Het geschiedde nu, als zij zagen, dat veel gelds in de kist was, dat des konings schrijver met den hogepriester opkwam, en zij bonden het samen, en telden het geld, dat in het huis des HEEREN gevonden werd.
11 And the money which was measured out they gave regularly to those who were responsible for overseeing the work, and these gave it in payment to the woodworkers and the builders who were working on the house of the Lord,
En zij gaven het geld wel gewogen in handen der verzorgers van dat werk, die gesteld waren over het huis des HEEREN; en zij besteedden het uit aan de timmerlieden en aan de bouwlieden, die het huis des HEEREN vermaakten;
12 And to the wall-builders and the stone-cutters, and to get wood and cut stone for building up the broken parts of the house of the Lord, and for everything needed to put the house in good order.
En aan de metselaren, en aan de steenhouwers, en om hout en gehouwen stenen te kopen, om de breuken van het huis des HEEREN te verbeteren, en voor al wat uitgegeven werd voor het huis, om dat te beteren.
13 But the money was not used for making silver cups or scissors or basins or wind-instruments or any vessels of gold or silver for the house of the Lord;
Evenwel werden niet gemaakt voor het huis des HEEREN zilveren schalen, gaffelen, sprengbekkens, trompetten, noch enig gouden vat, of zilveren vat, van het geld, dat ten huize des HEEREN gebracht werd.
14 But it was all given to the workmen who were building up the house.
Maar zij gaven dat aan degenen, die het werk deden; en zij verbeterden daarmede het huis des HEEREN.
15 And they did not get any statement of accounts from the men to whom the money was given for the workmen, for they made use of it with good faith.
Daartoe eisten zij geen rekening van de mannen, wien zij dat geld in hun handen gaven, om aan degenen, die het werk deden, te geven; want zij handelden trouwelijk.
16 The money of the offerings for error and the sin-offerings was not taken into the house of the Lord; it was the priests'.
Het geld van schuldoffer, en het geld van zondofferen werd ten huize des HEEREN niet gebracht; het was voor de priesteren.
17 Then Hazael, king of Aram, went up against Gath and took it; and his purpose was to go up to Jerusalem.
Toen trok Hazael, de koning van Syrie op, en krijgde tegen Gath, en nam haar in; daarna stelde Hazael zijn aangezicht, om tegen Jeruzalem op te trekken.
18 Then Jehoash, king of Judah, took all the holy things which Jehoshaphat and Jehoram and Ahaziah his fathers, the kings of Judah, had given to the Lord, together with the things he himself had given, and all the gold in the Temple store and in the king's house, and sent it to Hazael, king of Aram; and he went away from Jerusalem.
Maar Joas, de koning van Juda, nam al de geheiligde dingen, die Josafat, en Joram, en Ahazia, zijn vaderen, de koningen van Juda, geheiligd hadden, en zijn geheiligde dingen, en al het goud, dat gevonden werd in de schatten van het huis des HEEREN, en van het huis des konings, en zond het tot Hazael, den koning van Syrie; toen trok hij op van Jeruzalem.
19 Now the rest of the acts of Joash, and all he did, are they not recorded in the book of the history of the kings of Israel?
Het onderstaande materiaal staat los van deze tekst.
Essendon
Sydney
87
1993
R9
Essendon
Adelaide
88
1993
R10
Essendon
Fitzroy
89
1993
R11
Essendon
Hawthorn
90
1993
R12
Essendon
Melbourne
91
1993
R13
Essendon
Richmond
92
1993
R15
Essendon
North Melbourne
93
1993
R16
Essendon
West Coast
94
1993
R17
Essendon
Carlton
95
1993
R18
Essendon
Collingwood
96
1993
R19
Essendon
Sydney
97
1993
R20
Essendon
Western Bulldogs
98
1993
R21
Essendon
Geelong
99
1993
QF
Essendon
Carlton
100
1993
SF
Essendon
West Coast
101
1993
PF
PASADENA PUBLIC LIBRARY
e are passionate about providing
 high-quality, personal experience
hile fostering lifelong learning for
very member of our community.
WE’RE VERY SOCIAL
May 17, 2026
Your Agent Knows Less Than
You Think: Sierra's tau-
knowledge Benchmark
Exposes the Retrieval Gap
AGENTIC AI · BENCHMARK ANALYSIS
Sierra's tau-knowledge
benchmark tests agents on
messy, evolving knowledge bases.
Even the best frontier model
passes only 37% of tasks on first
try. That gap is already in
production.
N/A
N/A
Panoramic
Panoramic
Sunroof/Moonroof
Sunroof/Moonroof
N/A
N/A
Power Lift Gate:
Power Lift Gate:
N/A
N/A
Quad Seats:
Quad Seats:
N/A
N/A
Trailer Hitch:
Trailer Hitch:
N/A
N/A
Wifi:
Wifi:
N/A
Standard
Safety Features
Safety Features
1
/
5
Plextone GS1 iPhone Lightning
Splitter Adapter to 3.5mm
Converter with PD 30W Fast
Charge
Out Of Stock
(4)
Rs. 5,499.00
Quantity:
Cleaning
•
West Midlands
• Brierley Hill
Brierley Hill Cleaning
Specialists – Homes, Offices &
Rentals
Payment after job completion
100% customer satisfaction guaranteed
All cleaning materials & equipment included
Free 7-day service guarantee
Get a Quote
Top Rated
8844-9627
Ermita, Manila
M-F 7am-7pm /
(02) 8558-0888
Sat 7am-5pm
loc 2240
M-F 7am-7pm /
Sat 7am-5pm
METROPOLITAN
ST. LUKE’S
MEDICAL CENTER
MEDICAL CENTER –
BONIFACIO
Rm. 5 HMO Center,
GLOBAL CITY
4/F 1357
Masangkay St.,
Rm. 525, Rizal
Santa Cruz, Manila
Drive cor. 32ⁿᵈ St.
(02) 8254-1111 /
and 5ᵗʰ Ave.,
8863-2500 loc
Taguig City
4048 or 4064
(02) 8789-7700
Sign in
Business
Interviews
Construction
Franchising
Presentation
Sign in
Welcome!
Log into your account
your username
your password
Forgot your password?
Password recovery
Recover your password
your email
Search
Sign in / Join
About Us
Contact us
Het overige nu der geschiedenissen van Joas, en al wat hij gedaan heeft, is dat niet geschreven in het boek der kronieken der koningen van Juda?
20 And his servants made a secret design and put Joash to death at the house of Millo on the way down to Silla.
En zijn knechten stonden op, en maakten een verbintenis, en sloegen Joas, in het huis van Millo, dat afgaat naar Silla;
21 And Jozacar, the son of Shimeath, and Jehozabad, the son of Shomer, his servants, came to him and put him to death; and they put him into the earth with his fathers in the town of David; and Amaziah his son became king in his place.
Want Jozacar, de zoon van Simeath, en Jozabad, de zoon van Somer, zijn knechten, sloegen hem, dat hij stierf; en zij begroeven hem met zijn vaderen in de stad Davids; en Amazia, zijn zoon, werd koning in zijn plaats.